The vulnerability exists due to access grants were not revoked when a user revoked access to an application. A remote authenticated attacker can bypass implemented security restrictions and gain unauthorized access to the application.
8) Improper access control (CVE-ID: CVE-2020-13291)
The vulnerability allows a remote attacker to gain unauthorized access to otherwise restricted functionality.
The vulnerability exists due to improper access restrictions within the project sharing. A remote attacker can bypass implemented security restrictions and gain unauthorized access to the application.
9) Input validation error (CVE-ID: CVE-2020-13293)
The vulnerability allows a remote attacker to compromise the target system.
The vulnerability exists due to a confusion when using hexadecimal branch names. A remote attacker can use a branch with a hexadecimal name and override an existing hash.
10) Improper Authentication (CVE-ID: CVE-2020-13292)

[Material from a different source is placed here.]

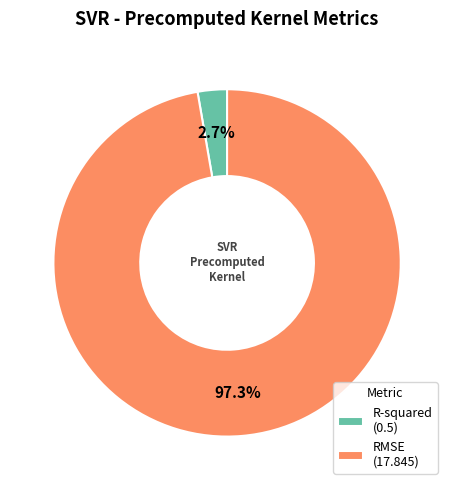

Is R-squared the majority of the pie?

No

The vulnerability allows a remote attacker to bypass authentication process.
The vulnerability exists due to an error in when processing authentication requests within the required email verification for the OAuth authorization code flow. A remote attacker can bypass authentication process and gain unauthorized access to the application.
11) Improper access control (CVE-ID: CVE-2020-13282)
The vulnerability allows a remote attacker to gain unauthorized access to otherwise restricted functionality.
The vulnerability exists due to improper access restrictions after group transfer. A remote authenticated attacker can silently and unexpectedly maintained their access levels when a subgroup is transferred.
12) Stored cross-site scripting (CVE-ID: CVE-2020-13283)
The disclosed vulnerability allows a remote attacker to perform cross-site scripting (XSS) attacks.
The vulnerability exists due to insufficient sanitization of user-supplied data in the milestone title field. A remote attacker can inject and execute arbitrary HTML and script code in user's browser in context of vulnerable website.
Successful exploitation of this vulnerability may allow a remote attacker to steal potentially sensitive information, change appearance of the web page, perform phishing and drive-by-download attacks.
13) Stored cross-site scripting (CVE-ID: CVE-2020-13285)
The disclosed vulnerability allows a remote attacker to perform cross-site scripting (XSS) attacks.
The vulnerability exists due to insufficient sanitization of user-supplied data in the tooltip for issue reference numbers. A remote attacker can inject and execute arbitrary HTML and script code in user's browser in context of vulnerable website.
Successful exploitation of this vulnerability may allow a remote attacker to steal potentially sensitive information, change appearance of the web page, perform phishing and drive-by-download attacks.
Remediation
Install update from vendor's website.